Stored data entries
◆ ◆ ◆ ◆

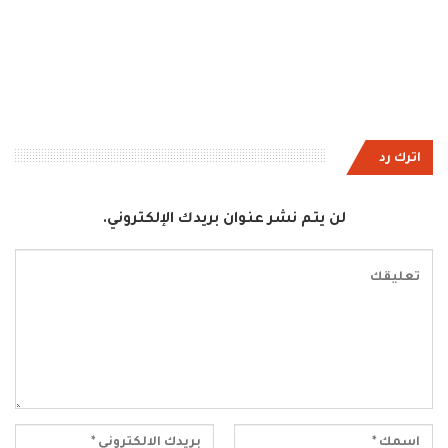
اترك رد
لن يتم نشر عنوان بريدك الإلكتروني.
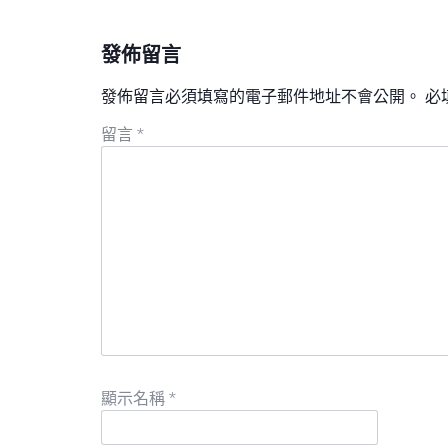
發佈留言
發佈留言必須填寫的電子郵件地址不會公開。
必
留言
*
顯示名稱
*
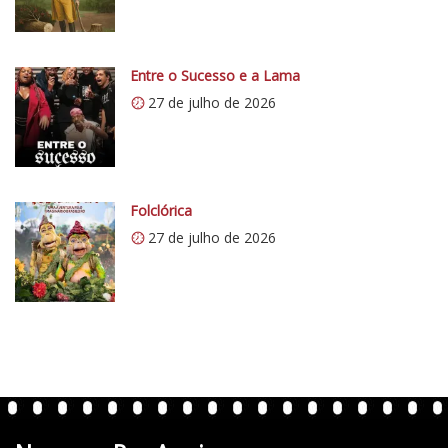
/
i
0
Entre o Sucesso e a Lama
.
27 de julho de 2026
w
p
.
c
o
Folclórica
m
27 de julho de 2026
/
v
e
r
t
e
n
t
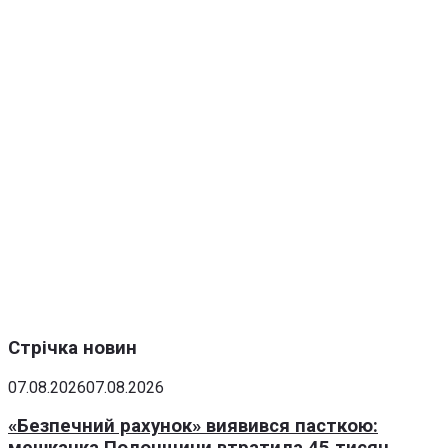
Стрічка новин
07.08.2026
07.08.2026
«Безпечний рахунок» виявився пасткою:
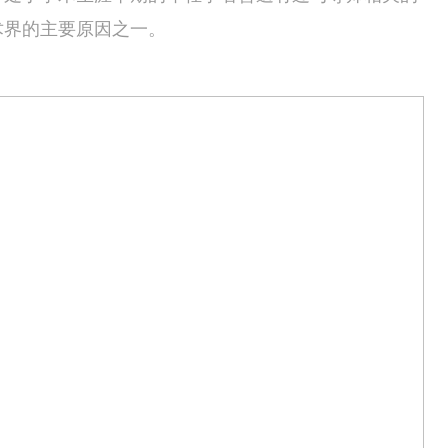
术界的主要原因之一。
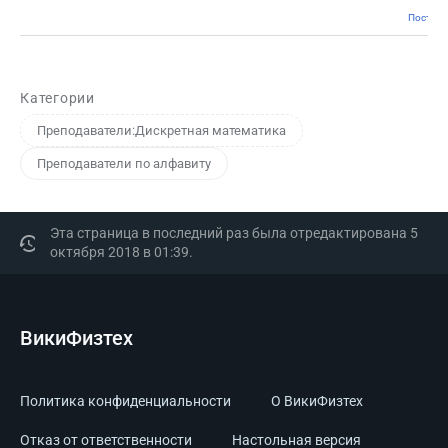
Постоян
Категории
Преподаватели:Дискретная математика
Преподаватели по алфавиту
Эта страница в последний раз была отредактирована 5
октября 2018 в 01:39.
ВикиФизтех
Политика конфиденциальности
О ВикиФизтех
Отказ от ответственности
Настольная версия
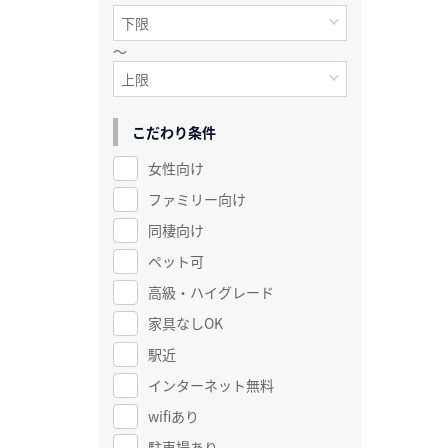
～
こだわり条件
女性向け
ファミリー向け
同棲向け
ペット可
高級・ハイグレード
家具なしOK
駅近
インターネット無料
wifiあり
駐車場あり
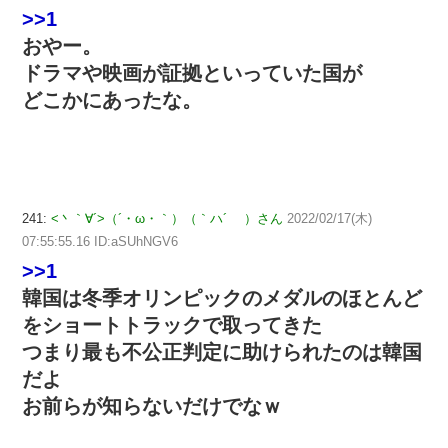
>>1
おやー。
ドラマや映画が証拠といっていた国が
どこかにあったな。
241:
<丶｀∀´>（´・ω・｀）（｀ハ´ ）さん
2022/02/17(木)
07:55:55.16 ID:aSUhNGV6
>>1
韓国は冬季オリンピックのメダルのほとんど
をショートトラックで取ってきた
つまり最も不公正判定に助けられたのは韓国
だよ
お前らが知らないだけでなｗ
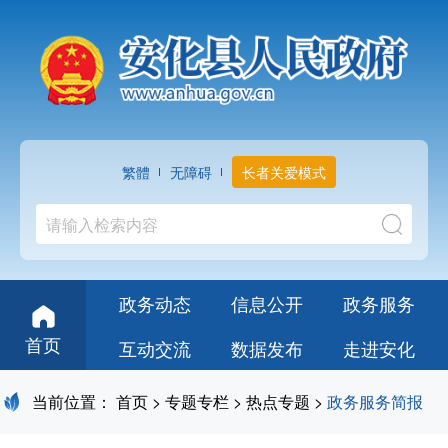
繁體
无障碍
长者关爱模式
政务动态
信息公开
政务服务
首页
互动交流
数据发布
走进安化
当前位置：
首页
>
专题专栏
>
热点专题
>
政务服务简报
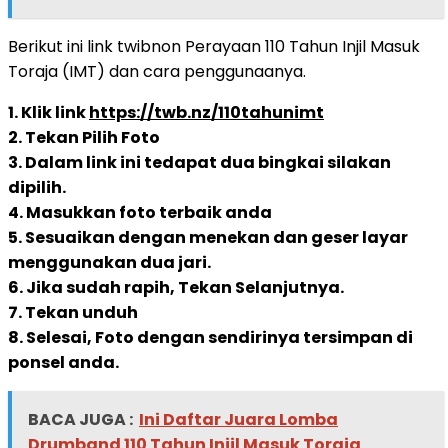
Berikut ini link twibnon Perayaan 110 Tahun Injil Masuk
Toraja (IMT) dan cara penggunaanya.
1. Klik link
https://twb.nz/110tahunimt
2. Tekan Pilih Foto
3. Dalam link ini tedapat dua bingkai silakan
dipilih.
4. Masukkan foto terbaik anda
5. Sesuaikan dengan menekan dan geser layar
menggunakan dua jari.
6. Jika sudah rapih, Tekan Selanjutnya.
7. Tekan unduh
8. Selesai, Foto dengan sendirinya tersimpan di
ponsel anda.
BACA JUGA :
Ini Daftar Juara Lomba
Drumband 110 Tahun Injil Masuk Toraja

◆ ◆ ◆ ◆

WHAT IS NEEDED: Can you reproduce every line of text in the records above, character for character, with the pictures left out?

RESPONSE:
اترك رد
لن يتم نشر عنوان بريدك الإلكتروني.
發佈留言
發佈留言必須填寫的電子郵件地址不會公開。
必
留言
*
顯示名稱
*
/
i
0
Entre o Sucesso e a Lama
.
27 de julho de 2026
w
p
.
c
o
Folclórica
m
27 de julho de 2026
/
v
e
r
t
e
n
t
Стрічка новин
07.08.2026
07.08.2026
«Безпечний рахунок» виявився пасткою:
术界的主要原因之一。
Постоян
Категории
Преподаватели:Дискретная математика
Преподаватели по алфавиту
Эта страница в последний раз была отредактирована 5
октября 2018 в 01:39.
ВикиФизтех
Политика конфиденциальности
О ВикиФизтех
Отказ от ответственности
Настольная версия
～
こだわり条件
女性向け
ファミリー向け
同棲向け
ペット可
高級・ハイグレード
家具なしOK
駅近
インターネット無料
wifiあり
駐車場あり
>>1
おやー。
ドラマや映画が証拠といっていた国が
どこかにあったな。
241:
<丶｀∀´>（´・ω・｀）（｀ハ´ ）さん
2022/02/17(木)
07:55:55.16 ID:aSUhNGV6
>>1
韓国は冬季オリンピックのメダルのほとんど
をショートトラックで取ってきた
つまり最も不公正判定に助けられたのは韓国
だよ
お前らが知らないだけでなｗ
繁體
无障碍
长者关爱模式
政务动态
信息公开
政务服务
首页
互动交流
数据发布
走进安化
当前位置：
首页
>
专题专栏
>
热点专题
>
政务服务简报
Berikut ini link twibnon Perayaan 110 Tahun Injil Masuk
Toraja (IMT) dan cara penggunaanya.
1. Klik link
https://twb.nz/110tahunimt
2. Tekan Pilih Foto
3. Dalam link ini tedapat dua bingkai silakan
dipilih.
4. Masukkan foto terbaik anda
5. Sesuaikan dengan menekan dan geser layar
menggunakan dua jari.
6. Jika sudah rapih, Tekan Selanjutnya.
7. Tekan unduh
8. Selesai, Foto dengan sendirinya tersimpan di
ponsel anda.
BACA JUGA :
Ini Daftar Juara Lomba
Drumband 110 Tahun Injil Masuk Toraja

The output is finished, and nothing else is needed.